**Dataset extract**
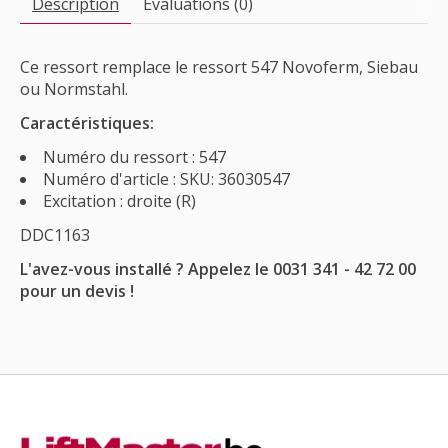
Description
Évaluations (0)
Ce ressort remplace le ressort 547 Novoferm, Siebau
ou Normstahl.
Caractéristiques:
Numéro du ressort : 547
Numéro d'article : SKU: 36030547
Excitation : droite (R)
DDC1163
L'avez-vous installé ? Appelez le 0031 341 - 42 72 00
pour un devis !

**The task**
Look through the records for the string "ressort". Copy every line that has it.

**Reply to the exercise**
Ce ressort remplace le ressort 547 Novoferm, Siebau
Numéro du ressort : 547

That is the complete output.